** Opening TEXT UNDER STUDY block **

How long have you married to this man? Is he the father of your 4 children? Did you raise 4 children with this man? I'm asking because I'm wondering if you have been married to him for a long time and suddenly, he's acting very much out of character. Or is this a fairly new marriage and you are only now finally finding out who he really is.

All of this is on him. You have zero responsibility for his bad behavior and mistreatment of you.

Do you have any friends or family who you can live with for a while so you can find a job and get enough money saved to rent a place to live?

Is your husband still working and earning money? Or is he now also unemployed?

Also, if you have no money, you can go to the welfare office and get at least EBT (food stamps) and maybe even some cash to get you over the hump.

I'm so sorry this is happening to you.


----------



## thunderchad

Leave this lying, cheating loser.


----------



## BeyondRepair007

I can hear from your post how much you're looking for an answer to the "what went wrong" question.
And you're looking at yourself for what you might have done or said or didn't do or say.

Don't do this to yourself. You won't get any answers there.
All this bad behavior is 100% on him and his brokenness.

In a real marriage if you're unhappy about something you talk to the spouse and work it out.
Going outside the marriage is NEVER justifiable.

He was never in a real marriage.

** Closing TEXT UNDER STUDY block **

### QUESTIONS TO ANSWER
A. In the forum thread about the troubled marriage, what does BeyondRepair007 say a spouse should do in a real marriage when unhappy about something?
B. Continue the forum thread about the troubled marriage from the point where it stops.
The rows are not needed for what follows.

** Opening RECORDS PROVIDED block **

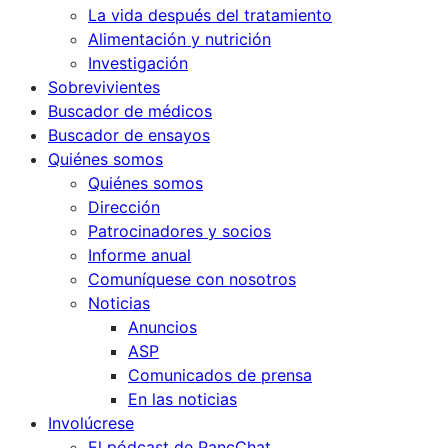
La vida después del tratamiento
Alimentación y nutrición
Investigación
Sobrevivientes
Buscador de médicos
Buscador de ensayos
Quiénes somos
Quiénes somos
Dirección
Patrocinadores y socios
Informe anual
Comuníquese con nosotros
Noticias
Anuncios
ASP
Comunicados de prensa
En las noticias
Involúcrese
El pódcast de PancChat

** Closing RECORDS PROVIDED block **

### EXERCISE RESULTS
A. Talk to the spouse and work it out.

B.
It looks to me like you were never married to the person you thought you were.

Now you have to regroup and start planning life without him.
Get him out of your head, let him go. 
Start focusing on taking care of yourself and kids.

I'm so sorry you are here but please take care of yourself and those little lives.


----------



## Trustless Marriage

The only one that should be looking in the mirror is the dirtbag you married. This dirtbag has no respect for you and probably considers you property more than anything. The damage has been done. Don't count on him changing. Save what is left of your life and get out.


----------



## QuietGuy

Please get this man out of your life as soon as possible. He is extremely broken and will ruin you emotionally, financially and every other way. None of his actions are your fault. They are 100% his and it is difficult to see how he could ever be a safe partner. Don't walk, Run. Save yourself. Run fast.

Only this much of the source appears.